Collected data

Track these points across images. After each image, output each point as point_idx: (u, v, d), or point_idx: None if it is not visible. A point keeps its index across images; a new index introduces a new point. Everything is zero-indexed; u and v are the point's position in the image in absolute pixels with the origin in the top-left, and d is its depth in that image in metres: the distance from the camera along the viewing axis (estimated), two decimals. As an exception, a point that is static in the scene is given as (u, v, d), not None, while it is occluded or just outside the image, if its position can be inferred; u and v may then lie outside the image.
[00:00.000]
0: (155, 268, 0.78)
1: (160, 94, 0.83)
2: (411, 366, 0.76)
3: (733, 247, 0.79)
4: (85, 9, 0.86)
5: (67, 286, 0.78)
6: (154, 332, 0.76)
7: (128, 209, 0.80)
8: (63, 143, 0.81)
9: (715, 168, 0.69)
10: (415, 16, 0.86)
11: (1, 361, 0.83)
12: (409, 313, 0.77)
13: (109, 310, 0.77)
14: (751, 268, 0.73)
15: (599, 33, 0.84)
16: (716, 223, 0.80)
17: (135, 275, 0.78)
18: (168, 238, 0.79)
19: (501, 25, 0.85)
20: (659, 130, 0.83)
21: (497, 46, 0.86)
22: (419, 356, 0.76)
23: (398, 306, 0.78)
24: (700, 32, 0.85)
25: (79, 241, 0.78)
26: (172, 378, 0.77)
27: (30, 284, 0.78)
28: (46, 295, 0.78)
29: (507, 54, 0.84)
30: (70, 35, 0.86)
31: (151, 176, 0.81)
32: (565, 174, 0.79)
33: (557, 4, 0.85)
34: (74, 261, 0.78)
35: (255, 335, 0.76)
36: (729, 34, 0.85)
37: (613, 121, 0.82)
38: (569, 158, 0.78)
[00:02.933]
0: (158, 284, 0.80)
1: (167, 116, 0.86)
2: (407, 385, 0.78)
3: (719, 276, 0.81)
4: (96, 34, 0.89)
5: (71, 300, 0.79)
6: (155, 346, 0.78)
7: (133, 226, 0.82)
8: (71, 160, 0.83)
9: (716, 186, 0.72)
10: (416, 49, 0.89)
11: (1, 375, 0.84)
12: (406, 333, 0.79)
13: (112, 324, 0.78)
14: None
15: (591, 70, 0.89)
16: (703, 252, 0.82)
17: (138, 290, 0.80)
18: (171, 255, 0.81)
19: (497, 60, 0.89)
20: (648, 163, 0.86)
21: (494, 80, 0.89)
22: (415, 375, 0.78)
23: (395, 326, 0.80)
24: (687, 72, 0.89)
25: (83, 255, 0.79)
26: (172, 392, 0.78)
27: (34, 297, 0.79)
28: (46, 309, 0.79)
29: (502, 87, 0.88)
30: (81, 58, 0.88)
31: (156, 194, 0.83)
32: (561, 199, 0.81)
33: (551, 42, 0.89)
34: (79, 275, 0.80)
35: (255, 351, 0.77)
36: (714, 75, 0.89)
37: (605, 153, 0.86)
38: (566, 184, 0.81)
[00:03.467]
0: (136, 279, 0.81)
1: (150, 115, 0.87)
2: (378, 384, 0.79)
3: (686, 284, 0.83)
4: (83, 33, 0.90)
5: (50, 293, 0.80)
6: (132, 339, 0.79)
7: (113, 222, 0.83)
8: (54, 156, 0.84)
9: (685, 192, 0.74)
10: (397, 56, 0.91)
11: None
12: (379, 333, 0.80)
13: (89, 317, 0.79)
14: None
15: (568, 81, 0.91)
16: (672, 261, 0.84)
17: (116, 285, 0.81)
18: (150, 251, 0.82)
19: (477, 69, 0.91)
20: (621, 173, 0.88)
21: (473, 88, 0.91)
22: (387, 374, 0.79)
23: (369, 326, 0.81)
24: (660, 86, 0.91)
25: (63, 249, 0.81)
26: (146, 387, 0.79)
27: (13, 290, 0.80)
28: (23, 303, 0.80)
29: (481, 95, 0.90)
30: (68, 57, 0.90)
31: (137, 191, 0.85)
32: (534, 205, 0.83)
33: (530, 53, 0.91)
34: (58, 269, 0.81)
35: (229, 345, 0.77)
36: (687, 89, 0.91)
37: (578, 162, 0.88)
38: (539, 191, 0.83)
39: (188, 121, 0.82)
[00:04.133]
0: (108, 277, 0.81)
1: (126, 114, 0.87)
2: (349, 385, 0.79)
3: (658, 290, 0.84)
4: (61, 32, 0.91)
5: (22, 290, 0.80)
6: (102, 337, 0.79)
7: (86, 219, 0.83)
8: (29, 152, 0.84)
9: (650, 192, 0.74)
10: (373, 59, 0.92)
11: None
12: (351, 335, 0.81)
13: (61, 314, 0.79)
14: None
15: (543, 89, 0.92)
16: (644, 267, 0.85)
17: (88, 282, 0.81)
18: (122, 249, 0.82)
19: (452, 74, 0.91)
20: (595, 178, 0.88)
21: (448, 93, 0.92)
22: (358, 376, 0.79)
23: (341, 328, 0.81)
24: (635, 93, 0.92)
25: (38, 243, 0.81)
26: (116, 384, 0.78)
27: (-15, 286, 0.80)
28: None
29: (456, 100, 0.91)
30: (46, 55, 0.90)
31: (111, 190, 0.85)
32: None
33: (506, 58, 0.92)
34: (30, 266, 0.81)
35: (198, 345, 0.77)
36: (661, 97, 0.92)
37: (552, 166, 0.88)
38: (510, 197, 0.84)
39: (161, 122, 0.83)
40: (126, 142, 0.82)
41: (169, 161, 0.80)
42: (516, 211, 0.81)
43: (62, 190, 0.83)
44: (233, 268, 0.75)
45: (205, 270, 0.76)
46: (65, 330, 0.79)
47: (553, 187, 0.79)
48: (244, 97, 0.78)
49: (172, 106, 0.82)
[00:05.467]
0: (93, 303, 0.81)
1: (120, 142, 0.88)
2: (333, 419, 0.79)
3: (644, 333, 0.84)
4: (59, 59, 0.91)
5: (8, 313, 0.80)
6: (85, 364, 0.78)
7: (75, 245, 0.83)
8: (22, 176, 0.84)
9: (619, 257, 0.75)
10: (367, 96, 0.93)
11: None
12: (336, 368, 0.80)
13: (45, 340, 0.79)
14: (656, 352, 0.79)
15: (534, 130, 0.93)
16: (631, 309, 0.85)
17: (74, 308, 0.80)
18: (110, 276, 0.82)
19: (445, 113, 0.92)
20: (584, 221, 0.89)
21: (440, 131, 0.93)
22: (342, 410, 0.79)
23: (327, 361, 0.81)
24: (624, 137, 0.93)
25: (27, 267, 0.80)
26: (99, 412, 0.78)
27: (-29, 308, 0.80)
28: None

• Activity: Each record has to be given again exactly as written.

• Answer:
Track these points across images. After each image, output each point as point_idx: (u, v, d), or point_idx: None if it is not visible. A point keeps its index across images; a new index introduces a new point. Everything is zero-indexed; u and v are the point's position in the image in absolute pixels with the origin in the top-left, and d is its depth in that image in metres: the distance from the camera along the viewing axis (estimated), two decimals. As an exception, a point that is static in the scene is given as (u, v, d), not None, while it is occluded or just outside the image, if its position can be inferred; u and v may then lie outside the image.
[00:00.000]
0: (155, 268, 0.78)
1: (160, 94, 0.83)
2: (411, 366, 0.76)
3: (733, 247, 0.79)
4: (85, 9, 0.86)
5: (67, 286, 0.78)
6: (154, 332, 0.76)
7: (128, 209, 0.80)
8: (63, 143, 0.81)
9: (715, 168, 0.69)
10: (415, 16, 0.86)
11: (1, 361, 0.83)
12: (409, 313, 0.77)
13: (109, 310, 0.77)
14: (751, 268, 0.73)
15: (599, 33, 0.84)
16: (716, 223, 0.80)
17: (135, 275, 0.78)
18: (168, 238, 0.79)
19: (501, 25, 0.85)
20: (659, 130, 0.83)
21: (497, 46, 0.86)
22: (419, 356, 0.76)
23: (398, 306, 0.78)
24: (700, 32, 0.85)
25: (79, 241, 0.78)
26: (172, 378, 0.77)
27: (30, 284, 0.78)
28: (46, 295, 0.78)
29: (507, 54, 0.84)
30: (70, 35, 0.86)
31: (151, 176, 0.81)
32: (565, 174, 0.79)
33: (557, 4, 0.85)
34: (74, 261, 0.78)
35: (255, 335, 0.76)
36: (729, 34, 0.85)
37: (613, 121, 0.82)
38: (569, 158, 0.78)
[00:02.933]
0: (158, 284, 0.80)
1: (167, 116, 0.86)
2: (407, 385, 0.78)
3: (719, 276, 0.81)
4: (96, 34, 0.89)
5: (71, 300, 0.79)
6: (155, 346, 0.78)
7: (133, 226, 0.82)
8: (71, 160, 0.83)
9: (716, 186, 0.72)
10: (416, 49, 0.89)
11: (1, 375, 0.84)
12: (406, 333, 0.79)
13: (112, 324, 0.78)
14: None
15: (591, 70, 0.89)
16: (703, 252, 0.82)
17: (138, 290, 0.80)
18: (171, 255, 0.81)
19: (497, 60, 0.89)
20: (648, 163, 0.86)
21: (494, 80, 0.89)
22: (415, 375, 0.78)
23: (395, 326, 0.80)
24: (687, 72, 0.89)
25: (83, 255, 0.79)
26: (172, 392, 0.78)
27: (34, 297, 0.79)
28: (46, 309, 0.79)
29: (502, 87, 0.88)
30: (81, 58, 0.88)
31: (156, 194, 0.83)
32: (561, 199, 0.81)
33: (551, 42, 0.89)
34: (79, 275, 0.80)
35: (255, 351, 0.77)
36: (714, 75, 0.89)
37: (605, 153, 0.86)
38: (566, 184, 0.81)
[00:03.467]
0: (136, 279, 0.81)
1: (150, 115, 0.87)
2: (378, 384, 0.79)
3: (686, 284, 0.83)
4: (83, 33, 0.90)
5: (50, 293, 0.80)
6: (132, 339, 0.79)
7: (113, 222, 0.83)
8: (54, 156, 0.84)
9: (685, 192, 0.74)
10: (397, 56, 0.91)
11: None
12: (379, 333, 0.80)
13: (89, 317, 0.79)
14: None
15: (568, 81, 0.91)
16: (672, 261, 0.84)
17: (116, 285, 0.81)
18: (150, 251, 0.82)
19: (477, 69, 0.91)
20: (621, 173, 0.88)
21: (473, 88, 0.91)
22: (387, 374, 0.79)
23: (369, 326, 0.81)
24: (660, 86, 0.91)
25: (63, 249, 0.81)
26: (146, 387, 0.79)
27: (13, 290, 0.80)
28: (23, 303, 0.80)
29: (481, 95, 0.90)
30: (68, 57, 0.90)
31: (137, 191, 0.85)
32: (534, 205, 0.83)
33: (530, 53, 0.91)
34: (58, 269, 0.81)
35: (229, 345, 0.77)
36: (687, 89, 0.91)
37: (578, 162, 0.88)
38: (539, 191, 0.83)
39: (188, 121, 0.82)
[00:04.133]
0: (108, 277, 0.81)
1: (126, 114, 0.87)
2: (349, 385, 0.79)
3: (658, 290, 0.84)
4: (61, 32, 0.91)
5: (22, 290, 0.80)
6: (102, 337, 0.79)
7: (86, 219, 0.83)
8: (29, 152, 0.84)
9: (650, 192, 0.74)
10: (373, 59, 0.92)
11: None
12: (351, 335, 0.81)
13: (61, 314, 0.79)
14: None
15: (543, 89, 0.92)
16: (644, 267, 0.85)
17: (88, 282, 0.81)
18: (122, 249, 0.82)
19: (452, 74, 0.91)
20: (595, 178, 0.88)
21: (448, 93, 0.92)
22: (358, 376, 0.79)
23: (341, 328, 0.81)
24: (635, 93, 0.92)
25: (38, 243, 0.81)
26: (116, 384, 0.78)
27: (-15, 286, 0.80)
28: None
29: (456, 100, 0.91)
30: (46, 55, 0.90)
31: (111, 190, 0.85)
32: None
33: (506, 58, 0.92)
34: (30, 266, 0.81)
35: (198, 345, 0.77)
36: (661, 97, 0.92)
37: (552, 166, 0.88)
38: (510, 197, 0.84)
39: (161, 122, 0.83)
40: (126, 142, 0.82)
41: (169, 161, 0.80)
42: (516, 211, 0.81)
43: (62, 190, 0.83)
44: (233, 268, 0.75)
45: (205, 270, 0.76)
46: (65, 330, 0.79)
47: (553, 187, 0.79)
48: (244, 97, 0.78)
49: (172, 106, 0.82)
[00:05.467]
0: (93, 303, 0.81)
1: (120, 142, 0.88)
2: (333, 419, 0.79)
3: (644, 333, 0.84)
4: (59, 59, 0.91)
5: (8, 313, 0.80)
6: (85, 364, 0.78)
7: (75, 245, 0.83)
8: (22, 176, 0.84)
9: (619, 257, 0.75)
10: (367, 96, 0.93)
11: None
12: (336, 368, 0.80)
13: (45, 340, 0.79)
14: (656, 352, 0.79)
15: (534, 130, 0.93)
16: (631, 309, 0.85)
17: (74, 308, 0.80)
18: (110, 276, 0.82)
19: (445, 113, 0.92)
20: (584, 221, 0.89)
21: (440, 131, 0.93)
22: (342, 410, 0.79)
23: (327, 361, 0.81)
24: (624, 137, 0.93)
25: (27, 267, 0.80)
26: (99, 412, 0.78)
27: (-29, 308, 0.80)
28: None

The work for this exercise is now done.